◆ Exercise requirements
(1) Name every pass function documented in the TVM pass reference.
(2) Answer these questions about the TVM pass reference, one per line:
(a) What does DefaultGPUSchedule set for GPU PrimFuncs?
(b) What kind of expressions does HoistExpression move outside the eligible loops?
(c) What does DecorateDeviceScope decorate the function's body as?
(3) Extend the TVM pass reference from the point where it stops.

◆ Text block
Pass tvm::s_tir::transform::ConvertBlocksToOpaque ( )

Substitute all the block vars with the PrimExprs they are bound to, indicated by the corresponding iter_values in BlockRealize, for opaque blocks by removing all . the iter_values in BlockRealize and iter_vars in Block.

Returns
The pass.

◆ DecorateDeviceScope()

Pass tvm::s_tir::transform::DecorateDeviceScope ( )

Decorate all the function's body as device function.

Returns
The pass.

◆ DefaultGPUSchedule()

Pass tvm::s_tir::transform::DefaultGPUSchedule ( )

Set default thread bindings for GPU PrimFuncs.

Returns
The pass.

◆ HoistExpression()

Pass tvm::s_tir::transform::HoistExpression ( )

Hoist loop-invariant expressions to outside the eligible loops.

Can hoist conditionals used in IfThenElse statements and expressions, bindings of variables in Let statements and expressions, or boolean expressions, configurable to enable/disable each hoistable type.

(Bounding box coordinate data)
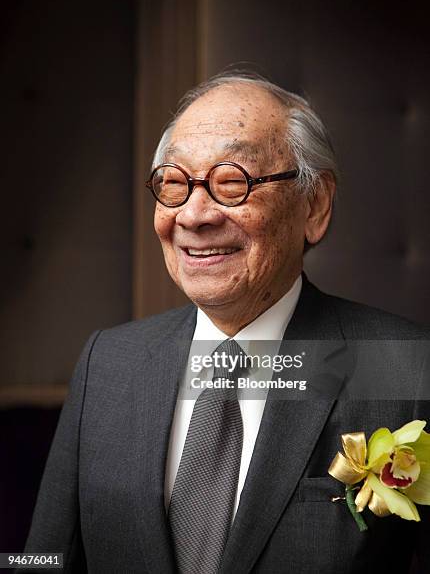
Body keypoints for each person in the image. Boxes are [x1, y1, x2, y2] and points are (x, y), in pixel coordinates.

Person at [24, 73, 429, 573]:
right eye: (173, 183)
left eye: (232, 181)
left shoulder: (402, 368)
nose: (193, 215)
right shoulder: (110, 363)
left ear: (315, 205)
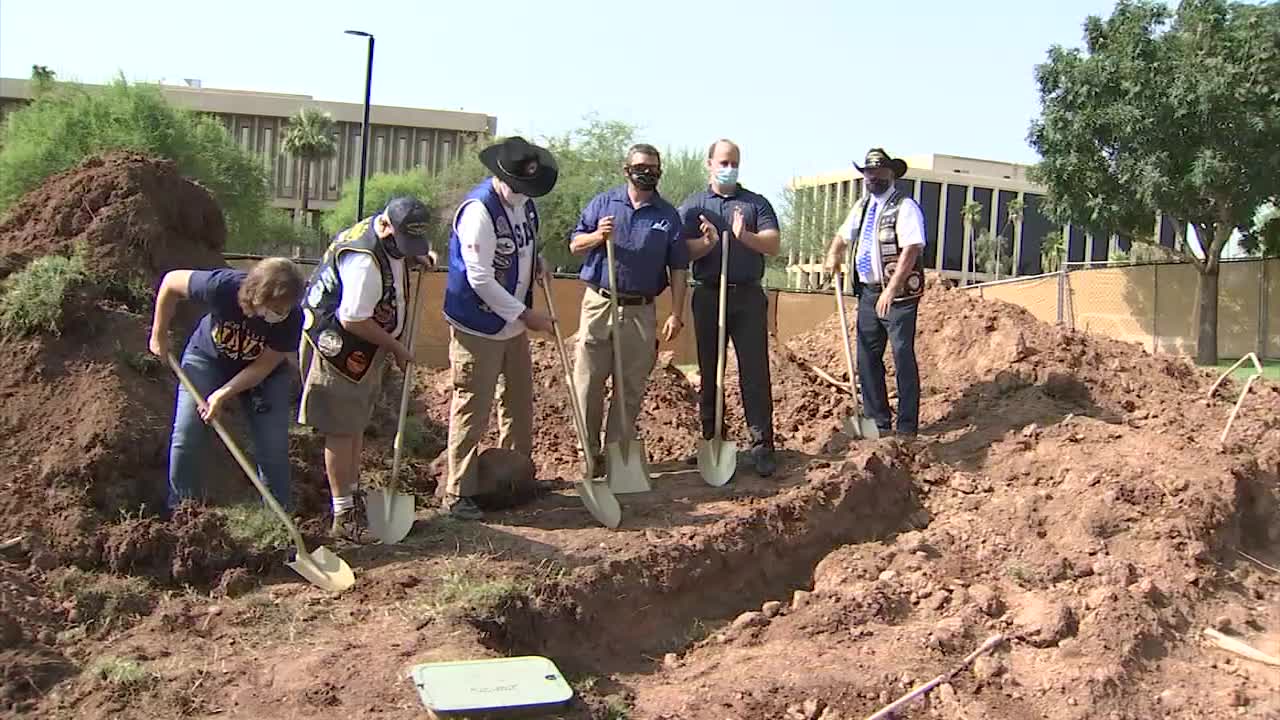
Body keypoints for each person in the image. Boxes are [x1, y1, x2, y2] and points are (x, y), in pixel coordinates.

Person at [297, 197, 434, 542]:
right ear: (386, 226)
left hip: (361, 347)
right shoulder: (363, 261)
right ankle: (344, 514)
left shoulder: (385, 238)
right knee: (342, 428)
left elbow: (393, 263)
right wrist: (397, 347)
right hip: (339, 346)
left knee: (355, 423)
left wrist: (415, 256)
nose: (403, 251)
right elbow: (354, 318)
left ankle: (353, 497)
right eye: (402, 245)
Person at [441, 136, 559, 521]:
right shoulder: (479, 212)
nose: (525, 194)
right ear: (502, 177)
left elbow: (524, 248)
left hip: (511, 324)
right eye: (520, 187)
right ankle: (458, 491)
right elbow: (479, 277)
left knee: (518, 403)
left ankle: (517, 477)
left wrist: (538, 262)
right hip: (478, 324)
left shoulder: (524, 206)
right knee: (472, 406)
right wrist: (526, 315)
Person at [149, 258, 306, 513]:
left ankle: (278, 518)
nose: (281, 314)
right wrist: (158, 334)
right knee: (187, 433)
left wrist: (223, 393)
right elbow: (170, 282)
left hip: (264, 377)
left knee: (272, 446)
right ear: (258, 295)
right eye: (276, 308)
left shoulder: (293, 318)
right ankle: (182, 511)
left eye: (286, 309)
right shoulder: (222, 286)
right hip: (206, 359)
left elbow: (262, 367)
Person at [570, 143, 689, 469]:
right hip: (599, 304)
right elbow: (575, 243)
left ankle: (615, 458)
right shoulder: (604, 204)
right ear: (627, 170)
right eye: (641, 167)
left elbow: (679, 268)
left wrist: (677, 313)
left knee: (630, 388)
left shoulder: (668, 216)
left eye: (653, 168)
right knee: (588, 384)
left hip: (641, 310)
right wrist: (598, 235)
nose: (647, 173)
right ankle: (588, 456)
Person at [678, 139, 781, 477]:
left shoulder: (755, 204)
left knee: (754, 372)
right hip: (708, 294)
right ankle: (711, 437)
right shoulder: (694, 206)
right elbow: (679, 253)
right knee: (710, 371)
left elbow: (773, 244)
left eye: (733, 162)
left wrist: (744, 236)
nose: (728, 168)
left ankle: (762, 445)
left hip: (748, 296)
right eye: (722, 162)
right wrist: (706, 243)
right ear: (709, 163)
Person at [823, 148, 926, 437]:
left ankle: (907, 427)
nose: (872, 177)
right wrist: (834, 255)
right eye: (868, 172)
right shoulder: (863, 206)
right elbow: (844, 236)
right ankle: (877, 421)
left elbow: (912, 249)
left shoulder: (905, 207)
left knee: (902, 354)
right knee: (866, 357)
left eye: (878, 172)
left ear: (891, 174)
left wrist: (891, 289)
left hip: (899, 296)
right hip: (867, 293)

◆ Exercise responses
(1) ConvertBlocksToOpaque, DecorateDeviceScope, DefaultGPUSchedule, HoistExpression

(2)
(a) Default thread bindings
(b) Loop-invariant expressions
(c) A device function

(3)
Returns
The pass.

◆ HoistIfThenElse()

Pass tvm::s_tir::transform::HoistIfThenElse ( tvm::ffi::String  variant = "")

Hoist loop-invariant IfThenElse nodes to outside the eligible loops.

Parameters
variantThe variant of the pass. variant can have any one of following values ["basic", ""(Default)].
Returns
The pass.

◆ InferFragment()

Pass tvm::s_tir::transform::InferFragment ( )

Infer the TensorCore fragment information using tensor intrinsics.

Returns
The pass.

◆ InjectDoubleBuffer()

Pass tvm::s_tir::transform::InjectDoubleBuffer ( )

Inject double buffer statements.

Returns
The pass.

◆ InjectPermutedLayout()

Pass tvm::s_tir::transform::InjectPermutedLayout ( )

Inject permuted layout for shared memory.

Returns
The pass.

◆ InjectPTXAsyncCopy()

Pass tvm::s_tir::transform::InjectPTXAsyncCopy ( )

Rewrite global to shared memory copy on CUDA with asynchronous copy.

Returns
The pass.

◆ InjectPTXLDG32()

Pass tvm::s_tir::transform::InjectPTXLDG32 ( bool  enable_inject = true)

Rewrite global to local memory copy on CUDA with ldg32 instruction.

Parameters
enable_injectWhether to enable injection.
Returns
The pass.

◆ InjectSoftwarePipeline()

Pass tvm::s_tir::transform::InjectSoftwarePipeline ( )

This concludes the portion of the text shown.